• Your objective: When the line with "vfov_deg: 7.4" turns up below, begin repeating exactly, and carry on through the line with "focal_mm: 66"; no pictures go into the copy.

• Given data:
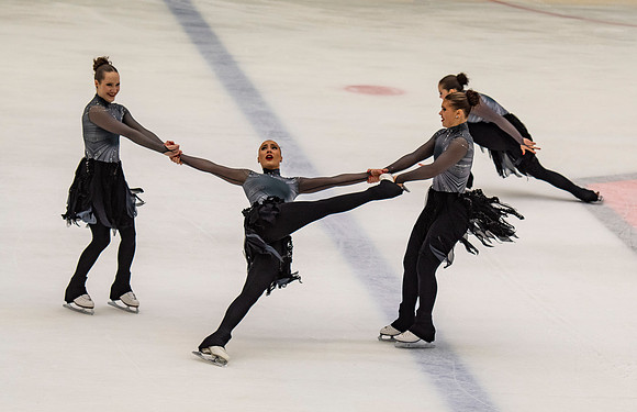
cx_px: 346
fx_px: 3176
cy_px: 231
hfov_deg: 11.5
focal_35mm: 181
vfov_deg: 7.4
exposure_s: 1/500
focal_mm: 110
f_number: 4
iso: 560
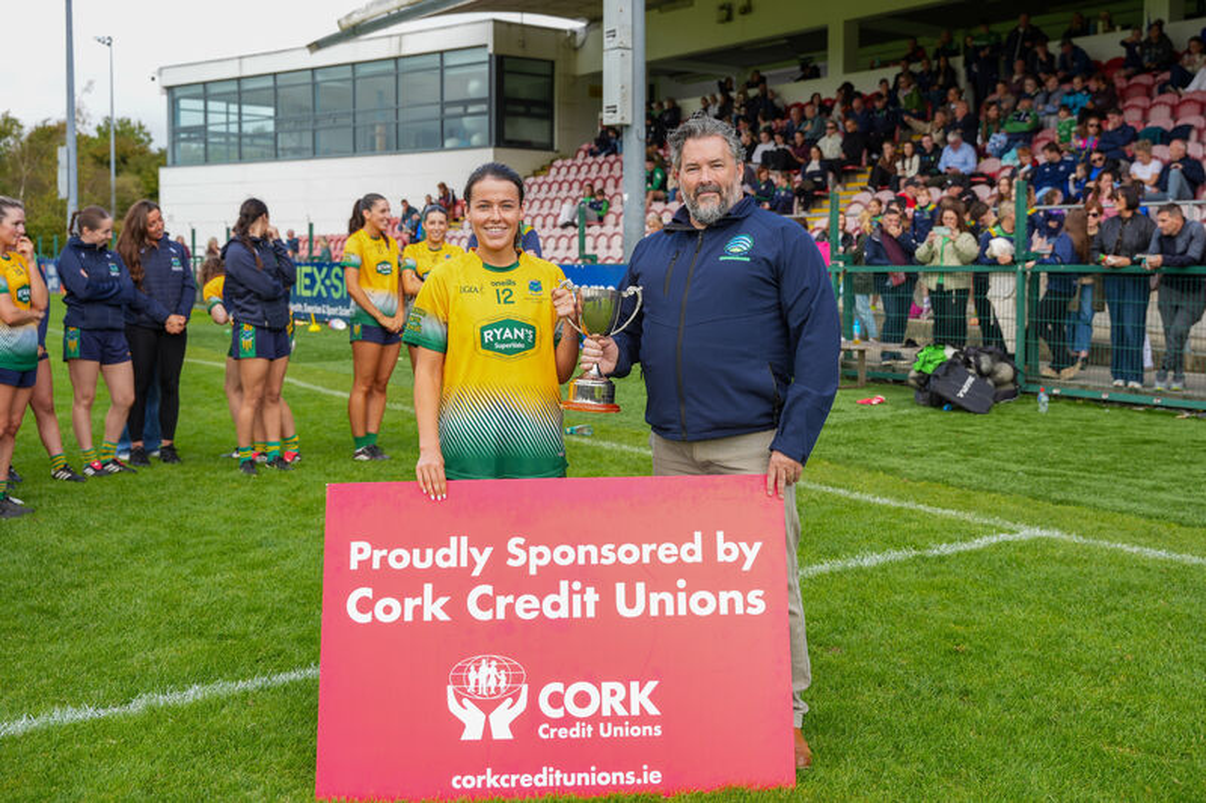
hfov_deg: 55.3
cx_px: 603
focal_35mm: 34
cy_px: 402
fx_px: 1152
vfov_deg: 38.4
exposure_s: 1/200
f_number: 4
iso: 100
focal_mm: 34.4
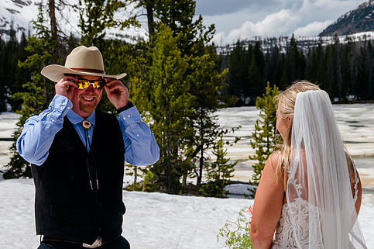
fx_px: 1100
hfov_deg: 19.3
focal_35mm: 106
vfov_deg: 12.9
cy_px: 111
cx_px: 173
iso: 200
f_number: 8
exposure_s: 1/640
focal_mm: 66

==

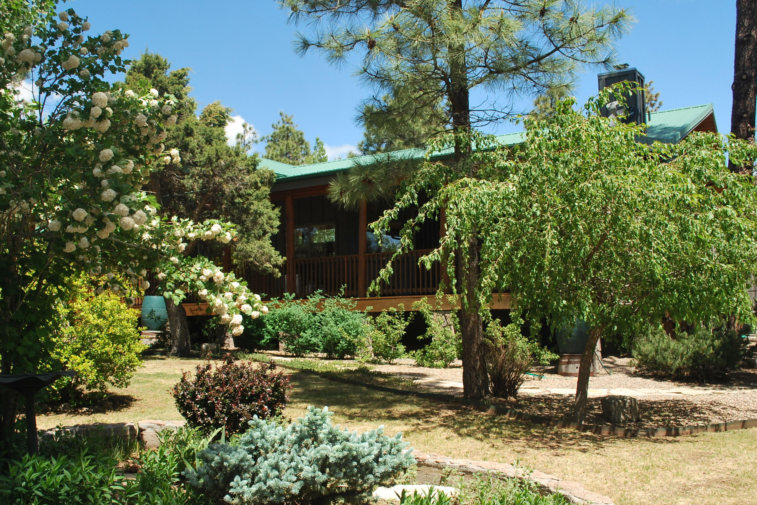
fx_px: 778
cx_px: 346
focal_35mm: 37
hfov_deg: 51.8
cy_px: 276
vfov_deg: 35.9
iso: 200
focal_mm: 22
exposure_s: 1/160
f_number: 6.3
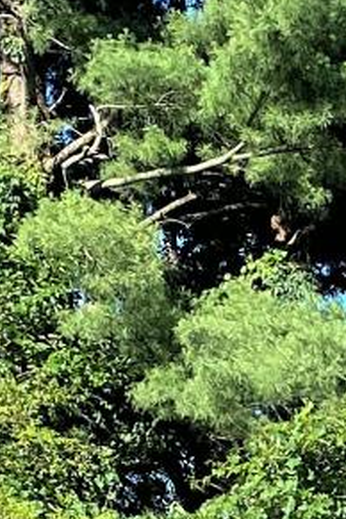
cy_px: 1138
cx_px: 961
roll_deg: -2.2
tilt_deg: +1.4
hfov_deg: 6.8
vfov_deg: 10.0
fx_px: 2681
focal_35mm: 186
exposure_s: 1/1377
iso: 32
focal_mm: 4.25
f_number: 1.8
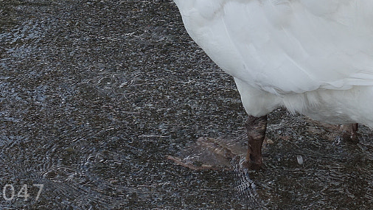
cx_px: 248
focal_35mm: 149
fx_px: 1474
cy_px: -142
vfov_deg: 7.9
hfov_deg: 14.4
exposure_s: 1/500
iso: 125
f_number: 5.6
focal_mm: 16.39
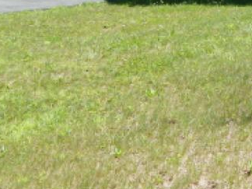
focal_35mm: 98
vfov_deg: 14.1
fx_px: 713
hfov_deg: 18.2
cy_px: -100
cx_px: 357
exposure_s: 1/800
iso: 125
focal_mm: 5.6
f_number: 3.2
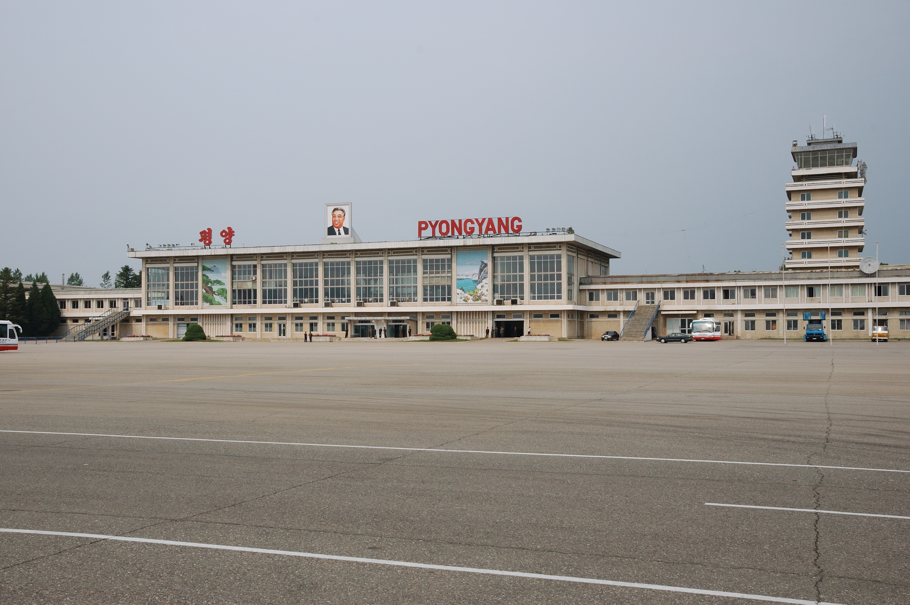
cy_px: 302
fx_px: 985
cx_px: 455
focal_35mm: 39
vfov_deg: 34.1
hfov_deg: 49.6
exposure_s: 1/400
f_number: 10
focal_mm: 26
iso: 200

* * *

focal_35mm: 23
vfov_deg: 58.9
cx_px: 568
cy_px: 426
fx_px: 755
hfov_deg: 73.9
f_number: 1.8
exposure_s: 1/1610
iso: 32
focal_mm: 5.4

• Exercise response:
vfov_deg: 7.4
exposure_s: 1/500
focal_mm: 110
f_number: 4
iso: 560
hfov_deg: 55.3
cx_px: 603
focal_35mm: 34
cy_px: 402
fx_px: 1152
vfov_deg: 38.4
exposure_s: 1/200
f_number: 4
iso: 100
focal_mm: 34.4
fx_px: 1100
hfov_deg: 19.3
focal_35mm: 106
vfov_deg: 12.9
cy_px: 111
cx_px: 173
iso: 200
f_number: 8
exposure_s: 1/640
focal_mm: 66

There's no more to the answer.